その『On The Corner』は、スタジオ録音の成果。この『On The Corner』のコンセプトと踏襲したライブ録音盤が『In Concert: Live at Philharmonic Hall』(写真左)。
なんだか、ある評論家の方々からは、絶不調のマイルスと言われ、この同時期のブート(海賊盤)でこそ、この時期のマイルスの凄さが判る、なんて言われているが、そもそも、ブート(海賊盤)なんて、普通のマイルス者が手にすることは出来ない代物で、それを引き合いに出すのは、評論家として「アンフェア」である。普通のジャズ・ファンの存在を無視しているとしか思えない。
我々、一般のマイルス者については、CBSコロンビアからリリースされた正式盤でしか、マイルスを体験出来無い訳で、そういう意味で、一般のマイルス者にとって、この『In Concert』は『On The Corner』のコンセプトと踏襲した、かけがえの無いライブ盤なのだ。
なぜこんなに絶不調なマイルスのライブがリリースされたのか、なんて、クソミソに言われているが、どうして、僕の耳がおかしいのかもしれないが、意外とこのライブ盤はお気に入り。
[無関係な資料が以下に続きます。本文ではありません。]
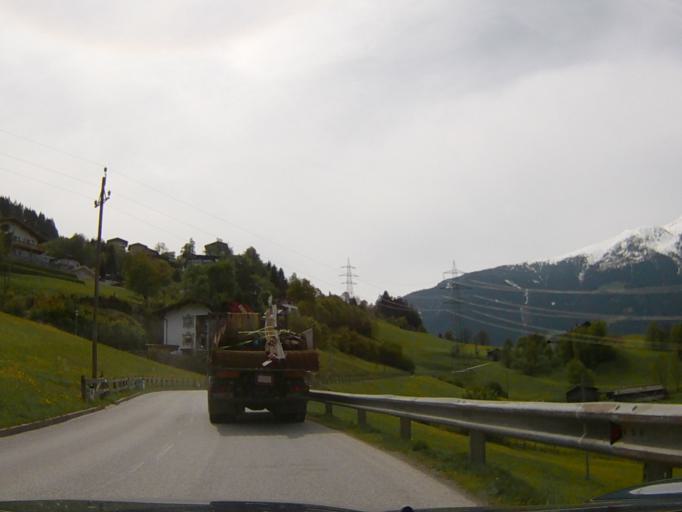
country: AT
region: Tyrol
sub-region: Politischer Bezirk Schwaz
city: Hainzenberg
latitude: 47.2234
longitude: 11.8927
『On The Corner』で提示された「リズム&ビート」を前面に押し出した、ネイティブ・アフリカンなジャズ。その「リズム&ビート」をベースに、コンサートというシチュエーション上、聴かせる部分も意識した、印象的なフレーズの添加。聴かせるフレーズを伴った、聴きやすい「リズム&ビート」。
LP時代は、押し並べて音が悪かったと思う。特に、日本盤は盤質が平均的に良くなかったのか、『In Concert』の良い音というものを聴いた記憶が無い。しかし、近年、DSDマスタリングのCD盤が出て、音質が、LP時代に比べて圧倒的に改善された。この「圧倒的な改善」が、『In Concert』の評価を変えつつあるのかも、と思ったりしている。
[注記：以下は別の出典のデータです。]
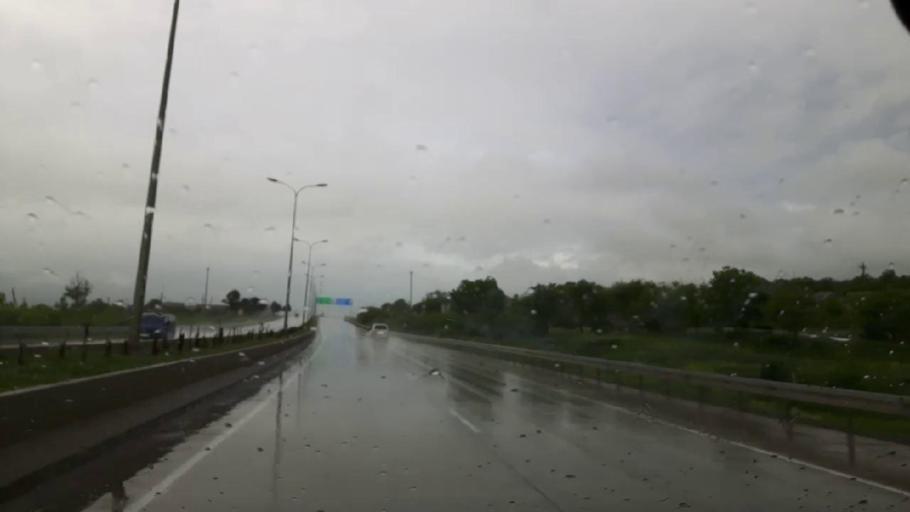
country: GE
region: Shida Kartli
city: Gori
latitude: 42.0270
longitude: 44.1953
絶不調だとか、鬼気迫るものが欠けているとか言われるが、じゃあ、この音を、この音を凌駕する音を出すことの出来るバンドが、マイルス以降あったのか、と問われれば、答は「否」である。絶不調で、鬼気迫るものが無くても、この『In Concert』のマイルスの音に匹敵する、マイルスの音を凌駕するエレクトリック・ジャズな音を表現できるバンドは、今の時代をもってして「皆無」である。
マイルスは「最高」ならずとも「最低」を記録しても、その時代の最先端を行く音になる、というが、本当にそう思わざるを得ない、そんな『In Concert』の音世界である。
確かに、もしかしたら、このライブ盤には「絶不調」のマイルス・バンドしか、存在していないのかもしれない。でも、このライブ盤に残された音は、唯一無二の、孤高のエレクトリック・ジャズの最高の成果の一つである。なんやかんや言っても「素晴らしい」の一言。